Task directions -
Please return, unchanged, the lines of the records below, from the line with "order: Polyporales" up to and including the line with "genus: Capsella".

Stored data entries
══════

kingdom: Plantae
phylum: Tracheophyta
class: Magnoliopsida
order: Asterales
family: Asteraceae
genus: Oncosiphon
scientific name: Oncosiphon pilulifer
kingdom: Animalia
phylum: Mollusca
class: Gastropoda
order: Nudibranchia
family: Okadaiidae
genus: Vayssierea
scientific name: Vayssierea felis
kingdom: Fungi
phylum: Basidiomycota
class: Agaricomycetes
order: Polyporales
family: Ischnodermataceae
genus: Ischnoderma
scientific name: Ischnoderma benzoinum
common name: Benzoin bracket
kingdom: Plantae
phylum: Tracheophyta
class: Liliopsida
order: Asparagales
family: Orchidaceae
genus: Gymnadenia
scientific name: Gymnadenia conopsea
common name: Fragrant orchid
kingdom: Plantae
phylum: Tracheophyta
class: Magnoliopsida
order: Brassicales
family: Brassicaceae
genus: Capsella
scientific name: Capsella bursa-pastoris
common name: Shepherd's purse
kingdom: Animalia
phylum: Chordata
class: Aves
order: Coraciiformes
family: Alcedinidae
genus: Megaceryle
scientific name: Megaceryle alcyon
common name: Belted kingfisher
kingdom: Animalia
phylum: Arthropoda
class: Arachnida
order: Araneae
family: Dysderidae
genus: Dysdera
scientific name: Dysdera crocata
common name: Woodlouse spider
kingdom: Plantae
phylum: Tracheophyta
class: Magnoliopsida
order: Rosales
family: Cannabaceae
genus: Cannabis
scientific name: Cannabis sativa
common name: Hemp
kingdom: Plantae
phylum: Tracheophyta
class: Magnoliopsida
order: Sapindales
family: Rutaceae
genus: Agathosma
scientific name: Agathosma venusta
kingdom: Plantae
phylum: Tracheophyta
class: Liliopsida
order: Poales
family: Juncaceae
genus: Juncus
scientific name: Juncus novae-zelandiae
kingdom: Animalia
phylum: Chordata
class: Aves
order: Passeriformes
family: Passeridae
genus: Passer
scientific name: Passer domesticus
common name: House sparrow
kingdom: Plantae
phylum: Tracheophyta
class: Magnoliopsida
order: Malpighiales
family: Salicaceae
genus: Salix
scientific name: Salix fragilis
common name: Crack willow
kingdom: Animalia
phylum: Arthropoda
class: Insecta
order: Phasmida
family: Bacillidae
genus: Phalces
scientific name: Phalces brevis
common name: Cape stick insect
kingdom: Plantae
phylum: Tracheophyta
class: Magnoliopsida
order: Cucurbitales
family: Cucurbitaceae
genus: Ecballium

══════

Answer to the task -
order: Polyporales
family: Ischnodermataceae
genus: Ischnoderma
scientific name: Ischnoderma benzoinum
common name: Benzoin bracket
kingdom: Plantae
phylum: Tracheophyta
class: Liliopsida
order: Asparagales
family: Orchidaceae
genus: Gymnadenia
scientific name: Gymnadenia conopsea
common name: Fragrant orchid
kingdom: Plantae
phylum: Tracheophyta
class: Magnoliopsida
order: Brassicales
family: Brassicaceae
genus: Capsella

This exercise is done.